Poorer performance in real hospital settings has more to do with the introduction of new/unexpected/poor quality data (i.e. real world data) that the model was not trained in or optimized for. They still do very well generally, but often do not hit equivalent performance to what is submitted to the FDA, or in marketing materials. This does not mean they aren’t useful.
Clinical AI also has to balance accuracy with workflow efficiency. It may be technically most accurate for a model to report every potential abnormality with associated level of certainty, but this may inundate the radiologist with spurious findings that must be reviewed and rejected, slowing her down without adding clinical value. More data is not always better.
In order for the model to have high enough certainty to get the right balance of sensitivity and specificity to be useful, many many examples are needed for training, and with some rarer entities, that is difficult. It also inherently reduces the value of the model it is only expected to identify its target disease 3 times/year.
That’s not to say advances in AI won’t overcome these problems, just that they haven’t, yet.
For anomaly systems like this, is it effective to invert the problem by not include the ailment/problem in the training data, then looking for a "confused" signal rather than a "x% probability of ailment" type signal?

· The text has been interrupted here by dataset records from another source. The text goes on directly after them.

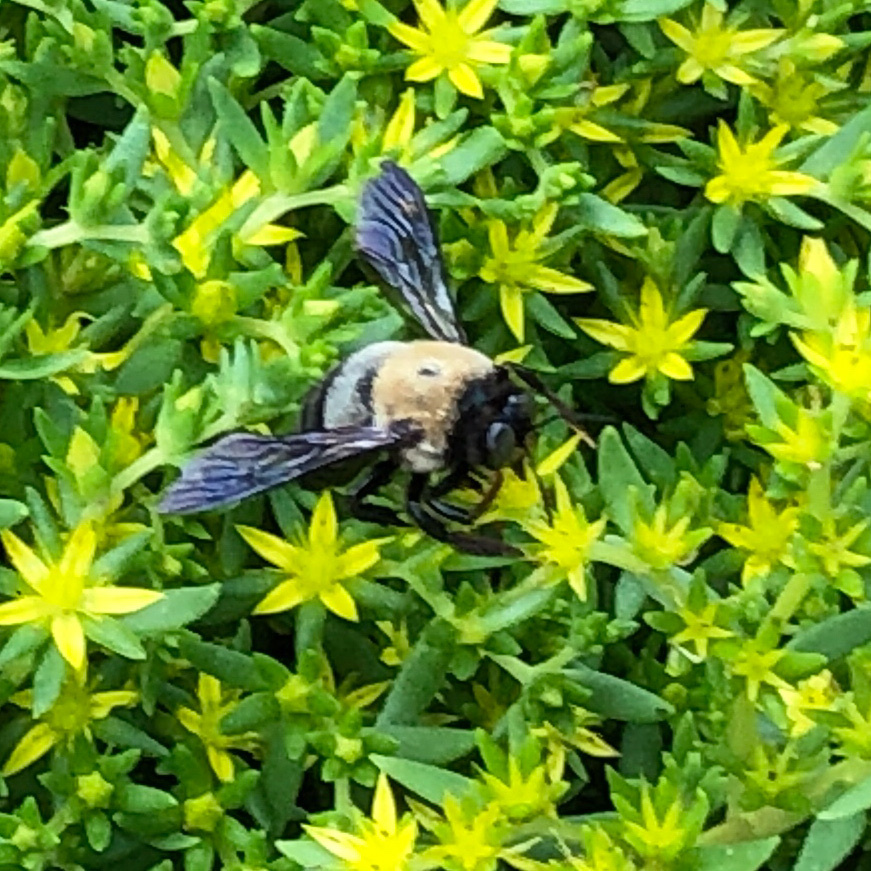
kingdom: Animalia
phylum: Arthropoda
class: Insecta
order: Hymenoptera
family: Apidae
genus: Xylocopa
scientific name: Xylocopa virginica
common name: Carpenter bee
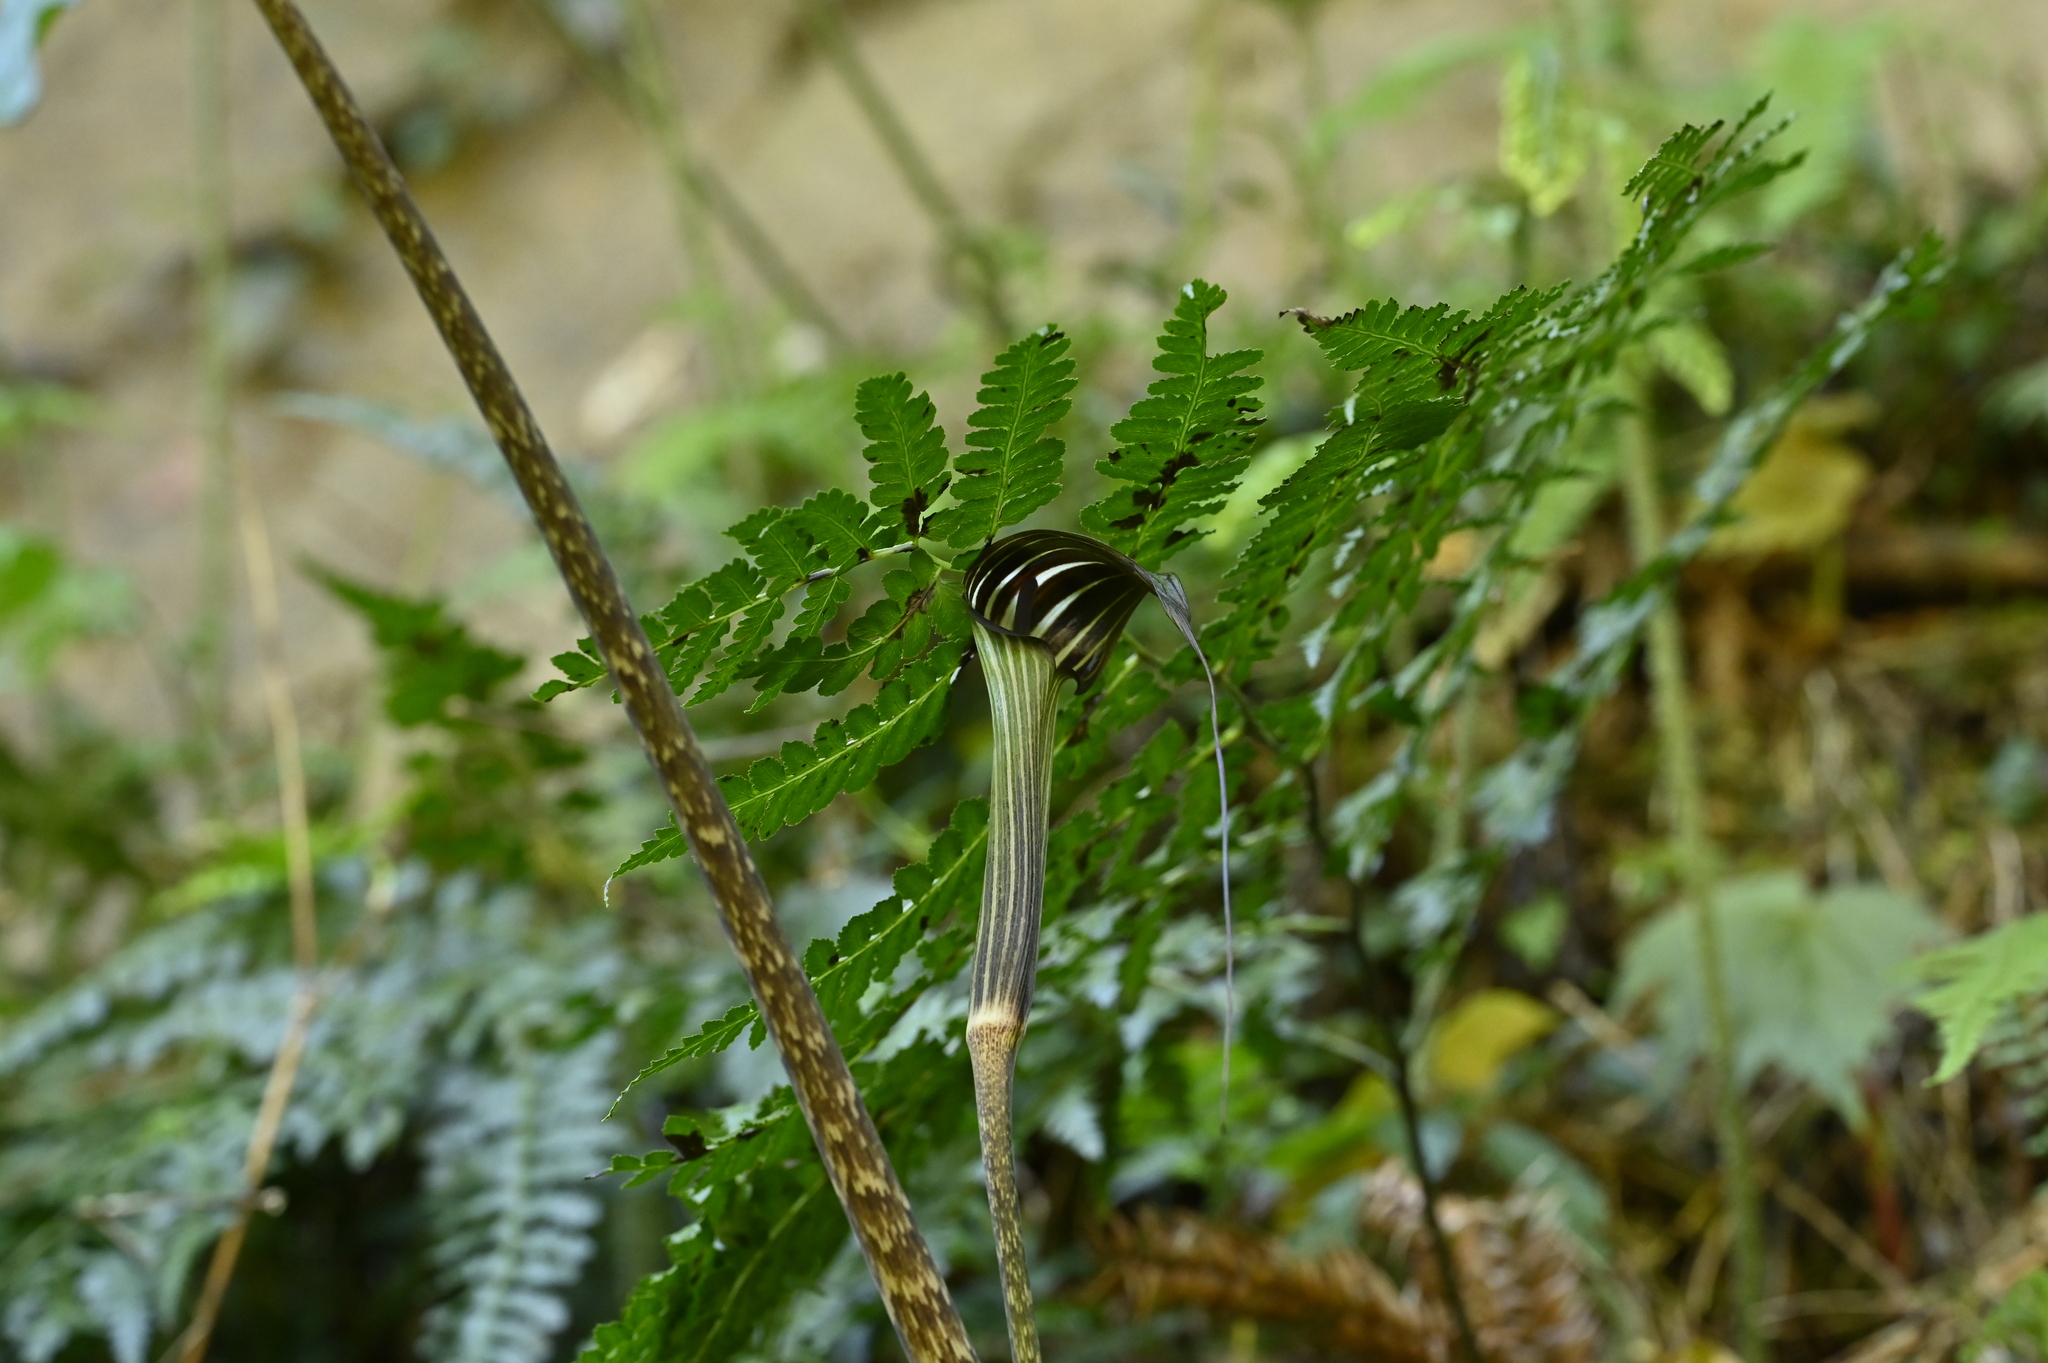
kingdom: Plantae
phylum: Tracheophyta
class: Liliopsida
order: Alismatales
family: Araceae
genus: Arisaema
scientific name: Arisaema consanguineum
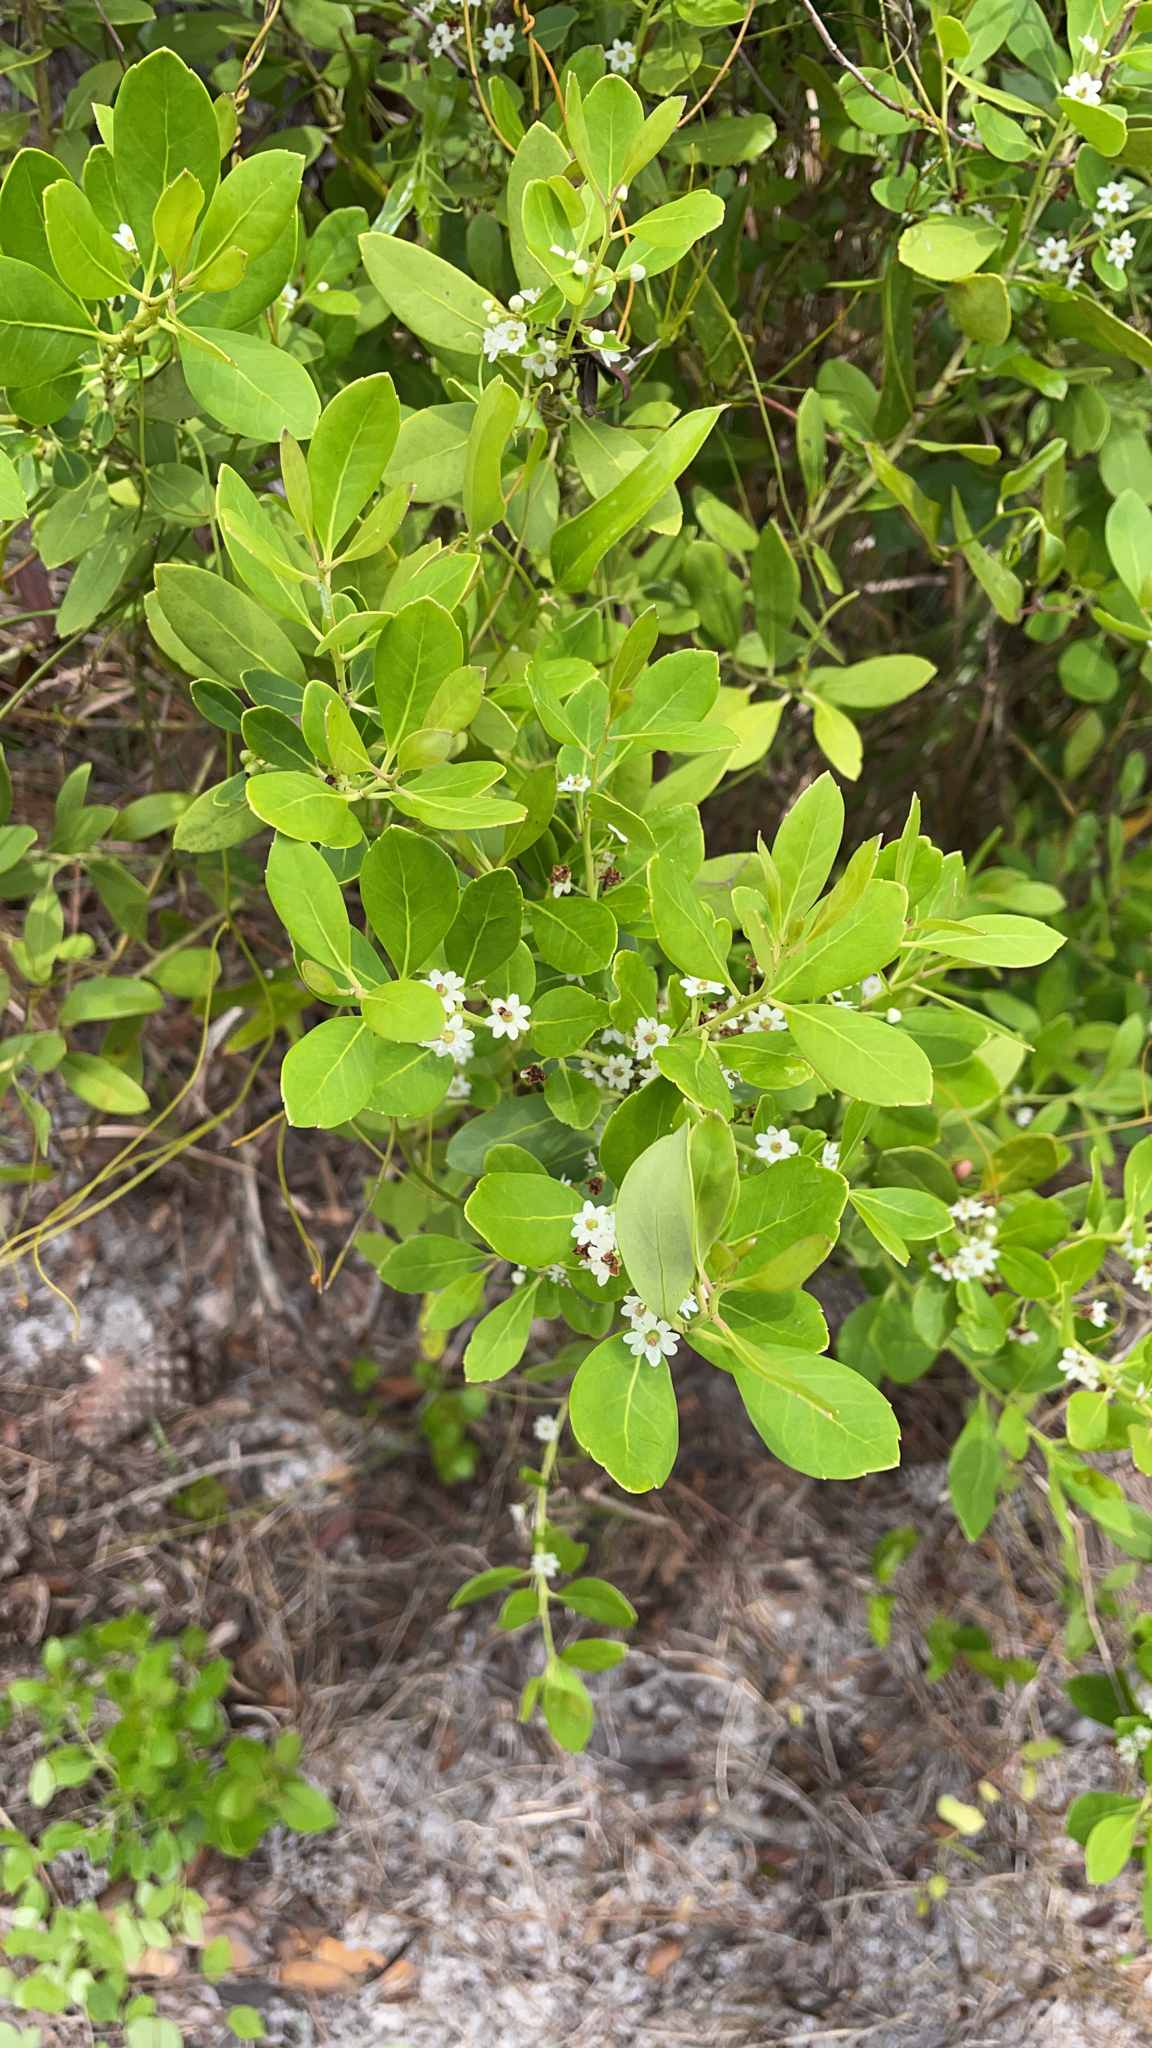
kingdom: Plantae
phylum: Tracheophyta
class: Magnoliopsida
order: Aquifoliales
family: Aquifoliaceae
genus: Ilex
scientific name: Ilex glabra
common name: Bitter gallberry
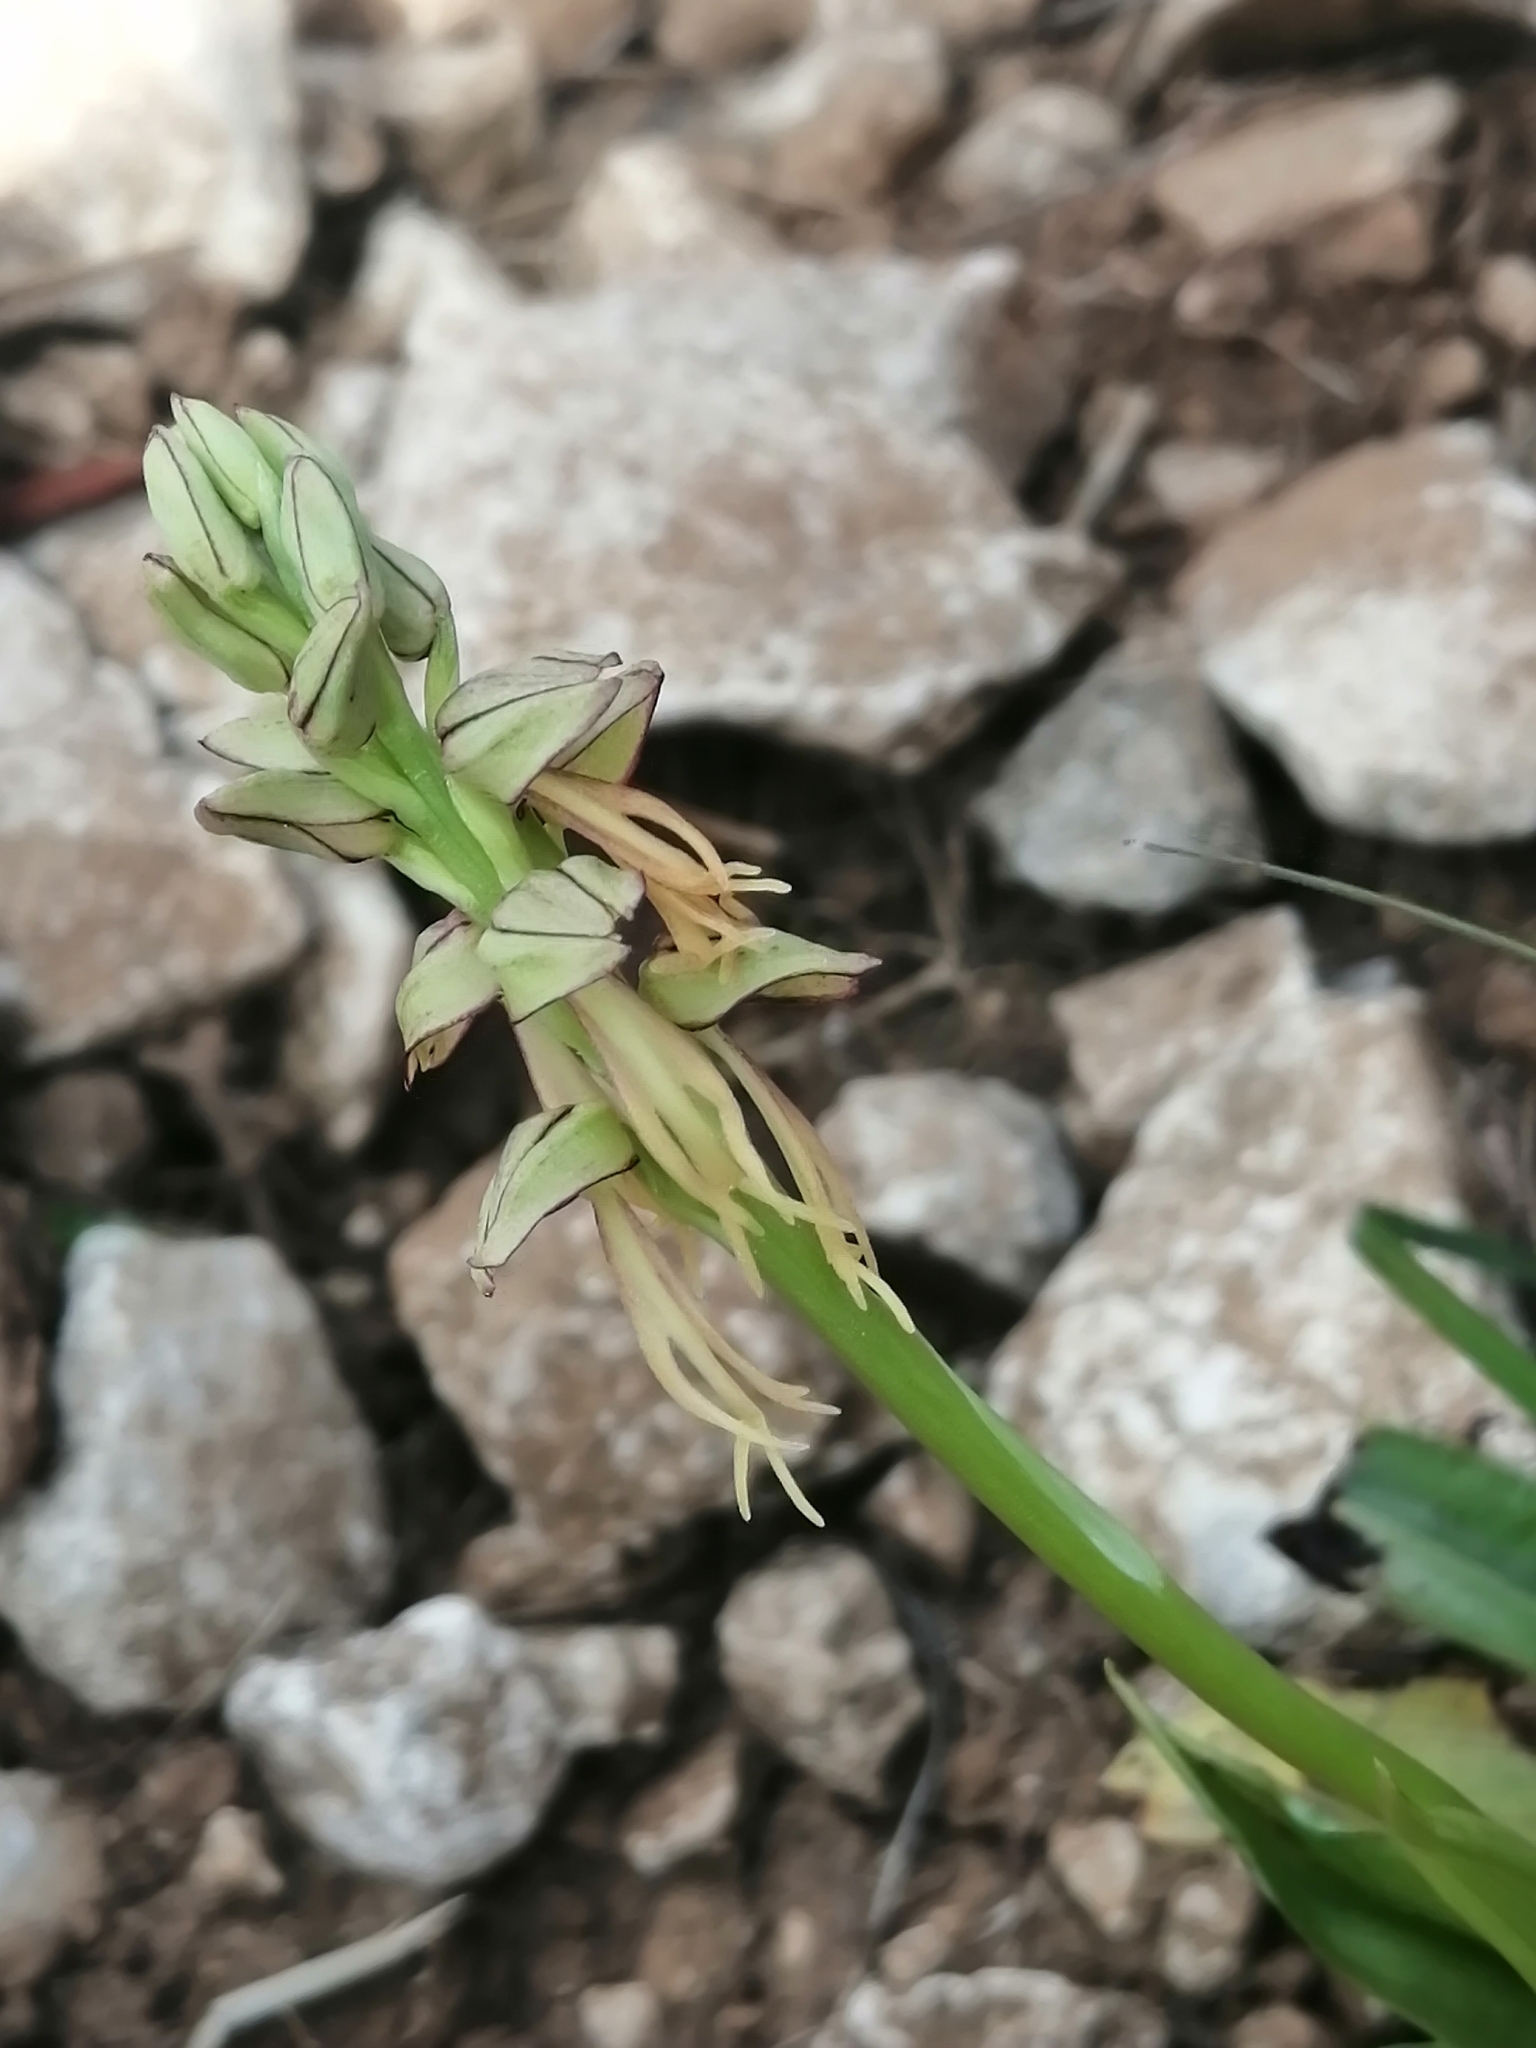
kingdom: Plantae
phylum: Tracheophyta
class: Liliopsida
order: Asparagales
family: Orchidaceae
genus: Orchis
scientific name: Orchis anthropophora
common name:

On that, I'm not sure. My area of ML & data science practice is, thankfully, not so high-stakes. There's a method of anomaly detection called one-class SVM (Support Vector Machine) that is pretty much this- train on normal, flag on "wtf is this you never training me on this 01010##" <-- Not actual ISO standard ML model output or medical jargon. But I'm not sure if that's what's most effective here. My gut instinct in first approaching the task would be to throw a bunch of models at it, mixed-methods, with one-class SVM as a fall back. But I'm also way out of my depth on medical diagnostics ML so that's just a generalist's guess.